Nom série  Un ocean d'amour  posté le 19/03/2015 Modifier cet avis Achat conseillé ? Oui
Note Note: 4/5 (Franchement bien)
Va savoir pourquoi, moi qui adore le travail de Lupano et qui ai découvert Gregory Panaccione avec son récent et excellent Match, je n'étais pas attiré par cet album...
Comme quoi, rester sur ses préjugés, c'est vraiment pas ce qui se fait de mieux !

Car "Un océan d'amour" est vraiment un excellent album ! Par sa forme d'abord, chacun appréciera le soin apporté à l'objet et à sa présentation en premier lieu, mais surtout le nouveau tour de force qui consiste à nous servir un récit muet, palpitant, drôle et sensé à la fois. Panaccione à ce don pour faire passer les émotions, les impressions, les idées... Tout transpire et reste limpide dans ce récit sans qu'un mot ne soit nécessaire. Son trait que j'avais déjà trouvé très expressif dans le noir et blanc qu'il a utilisé pour Match est à nouveau parfaitement exploité ici, et l'aquarelle qu'il utilise pour la mise en couleur renforce encore cette impression.
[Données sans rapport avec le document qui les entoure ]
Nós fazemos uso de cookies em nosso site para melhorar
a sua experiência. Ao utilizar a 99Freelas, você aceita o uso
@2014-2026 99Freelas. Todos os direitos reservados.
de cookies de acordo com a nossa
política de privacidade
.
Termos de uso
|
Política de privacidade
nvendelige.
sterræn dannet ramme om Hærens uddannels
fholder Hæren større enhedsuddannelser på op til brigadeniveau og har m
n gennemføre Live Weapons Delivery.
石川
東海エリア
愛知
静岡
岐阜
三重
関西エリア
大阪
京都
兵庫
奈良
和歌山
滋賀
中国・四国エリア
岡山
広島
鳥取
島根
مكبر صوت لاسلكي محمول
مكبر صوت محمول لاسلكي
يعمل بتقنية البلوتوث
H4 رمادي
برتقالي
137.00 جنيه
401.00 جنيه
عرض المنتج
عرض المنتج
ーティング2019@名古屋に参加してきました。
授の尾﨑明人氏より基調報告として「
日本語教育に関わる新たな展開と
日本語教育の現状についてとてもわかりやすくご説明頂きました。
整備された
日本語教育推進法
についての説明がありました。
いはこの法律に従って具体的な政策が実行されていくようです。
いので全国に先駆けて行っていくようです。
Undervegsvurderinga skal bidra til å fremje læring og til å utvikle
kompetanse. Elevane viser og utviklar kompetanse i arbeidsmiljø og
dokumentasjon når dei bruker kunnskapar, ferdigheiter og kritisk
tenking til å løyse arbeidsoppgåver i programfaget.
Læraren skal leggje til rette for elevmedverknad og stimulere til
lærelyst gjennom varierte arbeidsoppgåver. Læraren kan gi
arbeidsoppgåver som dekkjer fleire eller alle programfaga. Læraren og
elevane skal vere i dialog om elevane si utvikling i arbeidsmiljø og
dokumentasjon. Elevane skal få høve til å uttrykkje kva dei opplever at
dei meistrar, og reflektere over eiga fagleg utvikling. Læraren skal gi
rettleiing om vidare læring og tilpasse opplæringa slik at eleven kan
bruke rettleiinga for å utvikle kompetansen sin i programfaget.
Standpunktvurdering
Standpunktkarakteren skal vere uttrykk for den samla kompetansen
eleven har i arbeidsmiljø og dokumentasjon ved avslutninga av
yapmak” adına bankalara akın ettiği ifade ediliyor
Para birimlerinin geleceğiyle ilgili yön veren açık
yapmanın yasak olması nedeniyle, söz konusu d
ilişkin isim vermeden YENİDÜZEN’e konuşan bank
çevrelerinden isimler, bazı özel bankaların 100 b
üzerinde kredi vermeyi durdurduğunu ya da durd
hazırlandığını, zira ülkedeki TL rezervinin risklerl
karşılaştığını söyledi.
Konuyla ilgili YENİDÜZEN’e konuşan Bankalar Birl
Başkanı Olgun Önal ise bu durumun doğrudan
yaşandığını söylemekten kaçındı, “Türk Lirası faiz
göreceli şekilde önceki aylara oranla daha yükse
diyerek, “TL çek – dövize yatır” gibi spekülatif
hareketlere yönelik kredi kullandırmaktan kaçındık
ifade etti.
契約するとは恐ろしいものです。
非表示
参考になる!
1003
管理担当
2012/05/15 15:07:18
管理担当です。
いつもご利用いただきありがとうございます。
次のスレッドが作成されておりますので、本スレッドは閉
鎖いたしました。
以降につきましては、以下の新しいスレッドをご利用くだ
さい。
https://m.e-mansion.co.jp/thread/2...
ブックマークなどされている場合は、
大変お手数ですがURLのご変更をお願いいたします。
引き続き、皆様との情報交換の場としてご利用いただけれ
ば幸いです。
Mais c'est aussi un album tout en subtilité dans le récit. Car réussir à faire passer autant de choses à travers cette relation amoureuse forte et peu banale tient d'un remarquable talent de funambule. Et Lupano s'en tire haut la main, même sans les savoureux dialogues auxquels il nous avait habitué ces derniers temps. Cela ne l'empêche pas d'aborder les thèmes sociétaux qui lui tiennent à cœur en lançant de-ci de-là quelques piques bien senties, mais toujours avec un humour latent qui nous épargne un côté moralisateur qui plomberait le tout. Et son sens de l'épique reste omniprésent pour le plus grand plaisir du lecteur !

Un album qui conjugue donc les talents de deux grands auteurs et qui mérite largement toutes louanges et les prix qu'il continue de recevoir. A lire sans modération !

Nom série  Punk Rock et mobile homes  posté le 18/03/2015 Modifier cet avis Achat conseillé ? Oui
Note Note: 4/5 (Franchement bien)
J'ai découvert Derf Backderf, l'an dernier avec son album Mon ami Dahmer qui m'avait déjà beaucoup impressionné, tant par son originalité graphique que par son sujet.

C'est à l'occasion du dernier festival d'Angoulême que j'ai eu la chance de le rencontrer par hasard sur le stand des éditions "Ça et Là", car je ne savais pas qu'il venait. Je suis donc content de cette rencontre et d'avoir pu observer le premier auteur à faire ses dédicaces debout ! J'ai même cru qu'il était en train de plier bagages, mais non Grand amateur de musique et de rock, cet album était juste ce qu'il me fallait pour me replonger dans l'univers déjanté de l'auteur.

Et ce fut tout sauf une déception ! Si la mise en place du récit est un peu surprenante au premier abord, avec peut être certaines longueurs, une fois rentré dedans et installé, l'album nous propulse sur un rythme au tempo d'enfer ! Ajoutez à cela des personnages complètement loufoques qui vont croiser des légendes du rock indé des années 80' et vous réalisez alors que vous avez entre les mains un petit bijou qu'on a pas envie de lacher !
Le dessin de Derf Backderf est égal à celui que j'avais découvert dans Mon ami Dahmer ; tout de noir et blanc, avec un style qui pourrait s'apparenter à du Crumb, mais avec une touche toute personnelle qui se reconnaît au premier coup d’œil. En tout cas il colle parfaitement à son histoire déjantée sur le rock de ces années, tout en y instillant un regard acéré sur la société américaine de ces années.

Un album brillant et bien barré qui ne pourra que plaire aux amateurs de ces années de légende pour le rock punk, et qui devrait également toucher un public plus large et curieux.